Menu
Libération
Décryptage

L'opportune fuite de l'enquête financière visant la famille de Théo L.

«Le Parisien» dévoile ce vendredi que la famille du jeune agressé par quatre policiers à Aulnay-sous-Bois est accusée d'«abus de confiance» et «escroquerie». Ce n'est pas la première fois qu'une affaire sur une victime de violences policières sort juste après de tels faits.
par Ismaël Halissat
publié le 24 février 2017 à 16h18

Dans son édition de ce vendredi, le Parisien s'intéresse à une enquête financière préliminaire qui vise la famille de Théo L. Le début de ces investigations est antérieur aux faits qui ont conduit à la mise en examen pour «viol» d'un policier et de trois autres pour «violences volontaires» lors de l'interpellation du jeune homme le 2 février.

Quelles sont les investigations en cours ?

Selon le Parisien, une enquête préliminaire a été ouverte en juin par le parquet de Bobigny pour «suspicion d'abus de confiance et escroquerie». Plusieurs membres de la famille sont visés, dont Théo L. Cette enquête est menée par la police judiciaire de la Seine-Saint-Denis.
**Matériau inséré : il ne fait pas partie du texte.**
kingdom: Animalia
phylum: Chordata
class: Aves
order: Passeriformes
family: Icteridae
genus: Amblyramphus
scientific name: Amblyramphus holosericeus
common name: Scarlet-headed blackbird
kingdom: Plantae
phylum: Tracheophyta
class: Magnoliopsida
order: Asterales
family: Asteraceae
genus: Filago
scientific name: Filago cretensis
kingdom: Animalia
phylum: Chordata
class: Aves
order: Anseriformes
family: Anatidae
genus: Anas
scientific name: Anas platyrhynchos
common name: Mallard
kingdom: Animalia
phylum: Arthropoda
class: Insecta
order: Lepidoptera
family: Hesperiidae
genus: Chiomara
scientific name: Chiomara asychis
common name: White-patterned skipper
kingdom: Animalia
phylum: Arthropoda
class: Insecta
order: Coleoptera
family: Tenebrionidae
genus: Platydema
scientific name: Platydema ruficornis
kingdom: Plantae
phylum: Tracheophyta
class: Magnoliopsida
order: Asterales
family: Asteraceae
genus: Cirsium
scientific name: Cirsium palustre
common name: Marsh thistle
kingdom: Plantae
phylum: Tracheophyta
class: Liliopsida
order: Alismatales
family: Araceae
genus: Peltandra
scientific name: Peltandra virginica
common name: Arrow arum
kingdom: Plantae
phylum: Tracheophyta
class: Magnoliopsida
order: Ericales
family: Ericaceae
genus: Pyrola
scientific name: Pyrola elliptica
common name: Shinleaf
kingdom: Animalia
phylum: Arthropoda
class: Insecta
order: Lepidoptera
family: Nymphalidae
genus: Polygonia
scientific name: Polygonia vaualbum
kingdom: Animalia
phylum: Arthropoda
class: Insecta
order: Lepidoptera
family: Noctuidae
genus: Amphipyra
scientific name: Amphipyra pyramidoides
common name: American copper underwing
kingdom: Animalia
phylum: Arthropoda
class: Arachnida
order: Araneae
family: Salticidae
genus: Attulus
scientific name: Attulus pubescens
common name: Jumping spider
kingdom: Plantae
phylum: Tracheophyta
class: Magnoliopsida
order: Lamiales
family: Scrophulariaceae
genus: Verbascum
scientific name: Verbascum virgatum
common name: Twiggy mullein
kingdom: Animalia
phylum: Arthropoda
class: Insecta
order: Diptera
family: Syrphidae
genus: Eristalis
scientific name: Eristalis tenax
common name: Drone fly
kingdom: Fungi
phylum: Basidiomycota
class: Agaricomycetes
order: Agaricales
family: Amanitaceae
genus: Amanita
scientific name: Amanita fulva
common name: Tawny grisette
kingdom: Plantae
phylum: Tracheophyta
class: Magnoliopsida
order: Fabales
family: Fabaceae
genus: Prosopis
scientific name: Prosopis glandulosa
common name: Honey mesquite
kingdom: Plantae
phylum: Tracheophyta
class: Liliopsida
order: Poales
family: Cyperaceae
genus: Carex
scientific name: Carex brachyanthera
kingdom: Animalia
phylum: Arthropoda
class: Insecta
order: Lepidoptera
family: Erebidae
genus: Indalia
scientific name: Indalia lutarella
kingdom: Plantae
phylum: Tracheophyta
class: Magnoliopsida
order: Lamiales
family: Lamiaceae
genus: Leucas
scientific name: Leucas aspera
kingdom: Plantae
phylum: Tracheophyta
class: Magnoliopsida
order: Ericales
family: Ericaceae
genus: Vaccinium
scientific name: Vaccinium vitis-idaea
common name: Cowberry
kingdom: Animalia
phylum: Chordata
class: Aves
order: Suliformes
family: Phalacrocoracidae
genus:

Les investigations concernent le fonctionnement d'Aulnay Events, une association «de prévention et d'entraide» créée en 2003 par la famille. Cette structure, dont le président est Mickaël L., un des frères de Théo L., aurait embauché une trentaine de salariés, formés et employés en tant qu'animateurs. Les interrogations des enquêteurs portent sur une somme de 678 000 euros. Ces subventions auraient été reçues de la part de l'Etat entre janvier 2014 et juin 2016, pour l'embauche de contrats aidés.

L'affaire commence en 2015 par un contrôle de l'Inspection du travail d'Ile-de-France. «Aucun élément matériel probant n'a pu être produit par les dirigeants de l'association pour étayer la réalité des emplois», selon le Parisien. L'Inspection du travail ne retrouve pas non plus de trace du paiement de 350 000 euros de cotisations sociales. Puis l'association ferme. En avril, l'Inspection du travail fait un signalement auprès du parquet de Bobigny. L'enquête préliminaire est ouverte dans la foulée.

Qui est visé par cette enquête ?

A ce stade de la procédure, personne n'est poursuivi. Selon le Parisien, huit membres de la famille ont perçu de l'association plus de 170 000 euros de rémunérations. Dont 52 000 euros ont été versés à Théo L. «Les enquêteurs cherchent à savoir s'il s'agit d'un véritable système familial d'escroquerie aux aides d'Etat ou d'une mauvaise gestion», note le Parisien. Aucun membre de la famille n'a encore été entendu par la police selon le quotidien.

Que répond Mickaël L., l’ancien président de l’association ?

Dans une interview réalisée également par le Parisien, Mickaël L. donne sa version des faits : «Nous avons répondu à toutes les questions de l'inspection du travail et apporté de vraies explications. La somme de 678 000 euros que vous mentionnez correspond au montant des aides que l'Etat a versé pour la rémunération des salariés durant un an et demi. Faites le calcul, on avait plus de 30 animateurs qui intervenaient sur Aulnay, sur l'Ile-de-France et ailleurs. Les animateurs étaient engagés en CDI pour mettre en place des activités et organiser des séjours.»

Interrogé ensuite sur l'absence supposée d'éléments matériels de l'utilisation de cet argent, Mickaël L. indique que «les agents de l'inspection du travail sont venus nous voir dans nos locaux et ils ont pu constater qu'il y avait un réel travail fourni. Les jeunes que l'on a salariés pourront en témoigner, les sorties que l'on a organisées en témoignent aussi. Alors que l'on dise la vérité sans essayer de nous salir».

Pourquoi cette information sort-elle maintenant ?

C’est un classique dans les histoires de violences policières : Adama Traoré, mort cet été après son interpellation par des gendarmes, en est l’exemple parfait. On sort les vieux dossiers, les casiers judiciaires et les enquêtes en cours. Quel rapport avec les faits initiaux ? Aucun. La famille de Théo L., n’y échappe donc pas.

«A part pour allumer un contre-feu sur la question des violences policières, il n'y a aucune raison que ça sorte maintenant», réagit Simon Picou de la CGT-Travail. Dans un communiqué, son syndicat «dénonce toute tentative d'instrumentalisation de l'action des services d'inspection du travail à des fins qui lui sont étrangères». Pas besoin de connaître précisément les arcanes du journalisme pour comprendre d'où vient la fuite.